Beverly Brignoni was a young New Yorker seeking a less expensive way to enhance her appearance and she did what many other people are now doing: travel to the Dominican Republic for cosmetic surgery.
It went horribly wrong. The 28-year-old died Feb. 20 from what the doctor told her family was a massive pulmonary embolism while getting a tummy tuck and liposuction at a clinic in the Dominican capital recommended by friends. Family members have serious questions about her death and want local authorities to investigate.
“We want to know exactly what happened,” said Bernadette Lamboy, Brignoni’s godmother. “We want to know if there was negligence.”
The district attorney’s office for Santo Domingo says it has not yet begun an investigation because it has not received a formal complaint from Brignoni’s relatives. Family members say they plan to make one.
Shortly after Brignoni’s death, the Health Ministry inspected the Vista del Jardin Medical Center where she was treated and ordered the operating room temporarily closed, citing the presence of bacteria and violations of bio-sanitary regulations. The doctor who performed the procedure and the clinic have not responded to requests for comment.
Brignoni’s death is unusual, but it is not isolated. Concerns about the booming cosmetic surgery business in the Dominican Republic are enough of an issue that the State Department has posted a warning on its page for travel to that country, noting that in several cases U.S. citizens have suffered serious complications or died.
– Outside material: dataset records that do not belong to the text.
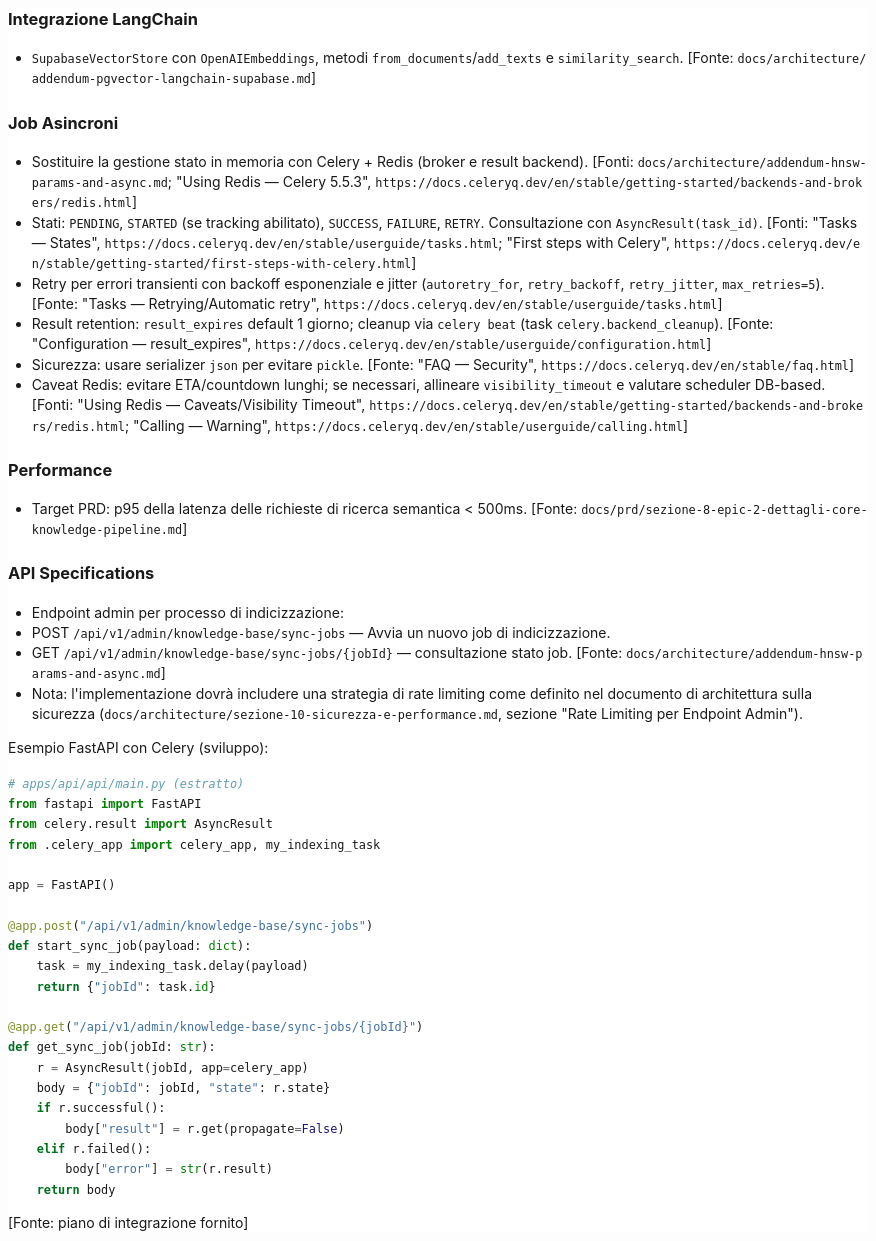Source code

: ### Integrazione LangChain
- `SupabaseVectorStore` con `OpenAIEmbeddings`, metodi `from_documents`/`add_texts` e `similarity_search`. [Fonte: `docs/architecture/addendum-pgvector-langchain-supabase.md`]

### Job Asincroni
 - Sostituire la gestione stato in memoria con Celery + Redis (broker e result backend). [Fonti: `docs/architecture/addendum-hnsw-params-and-async.md`; "Using Redis — Celery 5.5.3", `https://docs.celeryq.dev/en/stable/getting-started/backends-and-brokers/redis.html`]
 - Stati: `PENDING`, `STARTED` (se tracking abilitato), `SUCCESS`, `FAILURE`, `RETRY`. Consultazione con `AsyncResult(task_id)`. [Fonti: "Tasks — States", `https://docs.celeryq.dev/en/stable/userguide/tasks.html`; "First steps with Celery", `https://docs.celeryq.dev/en/stable/getting-started/first-steps-with-celery.html`]
 - Retry per errori transienti con backoff esponenziale e jitter (`autoretry_for`, `retry_backoff`, `retry_jitter`, `max_retries=5`). [Fonte: "Tasks — Retrying/Automatic retry", `https://docs.celeryq.dev/en/stable/userguide/tasks.html`]
 - Result retention: `result_expires` default 1 giorno; cleanup via `celery beat` (task `celery.backend_cleanup`). [Fonte: "Configuration — result_expires", `https://docs.celeryq.dev/en/stable/userguide/configuration.html`]
 - Sicurezza: usare serializer `json` per evitare `pickle`. [Fonte: "FAQ — Security", `https://docs.celeryq.dev/en/stable/faq.html`]
 - Caveat Redis: evitare ETA/countdown lunghi; se necessari, allineare `visibility_timeout` e valutare scheduler DB-based. [Fonti: "Using Redis — Caveats/Visibility Timeout", `https://docs.celeryq.dev/en/stable/getting-started/backends-and-brokers/redis.html`; "Calling — Warning", `https://docs.celeryq.dev/en/stable/userguide/calling.html`]

### Performance
- Target PRD: p95 della latenza delle richieste di ricerca semantica < 500ms. [Fonte: `docs/prd/sezione-8-epic-2-dettagli-core-knowledge-pipeline.md`]

### API Specifications
 - Endpoint admin per processo di indicizzazione:
  - POST `/api/v1/admin/knowledge-base/sync-jobs` — Avvia un nuovo job di indicizzazione.
  - GET `/api/v1/admin/knowledge-base/sync-jobs/{jobId}` — consultazione stato job. [Fonte: `docs/architecture/addendum-hnsw-params-and-async.md`]
  - Nota: l'implementazione dovrà includere una strategia di rate limiting come definito nel documento di architettura sulla sicurezza (`docs/architecture/sezione-10-sicurezza-e-performance.md`, sezione "Rate Limiting per Endpoint Admin").

Esempio FastAPI con Celery (sviluppo):
```python
# apps/api/api/main.py (estratto)
from fastapi import FastAPI
from celery.result import AsyncResult
from .celery_app import celery_app, my_indexing_task

app = FastAPI()

@app.post("/api/v1/admin/knowledge-base/sync-jobs")
def start_sync_job(payload: dict):
    task = my_indexing_task.delay(payload)
    return {"jobId": task.id}

@app.get("/api/v1/admin/knowledge-base/sync-jobs/{jobId}")
def get_sync_job(jobId: str):
    r = AsyncResult(jobId, app=celery_app)
    body = {"jobId": jobId, "state": r.state}
    if r.successful():
        body["result"] = r.get(propagate=False)
    elif r.failed():
        body["error"] = str(r.result)
    return body
```
[Fonte: piano di integrazione fornito]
The U.S. Centers for Disease Control issued an alert March 7 after health authorities in the United States reported that at least 19 women in five states had developed serious mycobacterial wound infections over the previous 12 months following cosmetic procedures in the Dominican Republic such as liposuction, tummy tucks and breast implants.
There were no reported deaths in those cases, but treatment for these types of infections, which have been caused in the past by contaminated medical equipment, tend to involve long courses of antibiotics and can require new surgery to remove infected tissue and drain fluid, said Dr. Douglas Esposito, a CDC medical officer.
“Some of these patients end up going through one or more surgeries and various travels through the medical system,” Esposito said. “They take a long time typically to get better.”
The Dominican Republic, like countries such as Mexico, Costa Rica and Thailand, has promoted itself as a destination for medical tourism, so-called because people will often tack on a few days at a resort after undergoing surgery. The main allure is much lower costs along with the promise that conditions will be on par with what a patient would encounter at home.
In 2013, there were more than 1,000 cosmetic procedures performed in the Dominican Republic, 60 percent of them on foreigners, according to the country’s Plastic Surgery Society.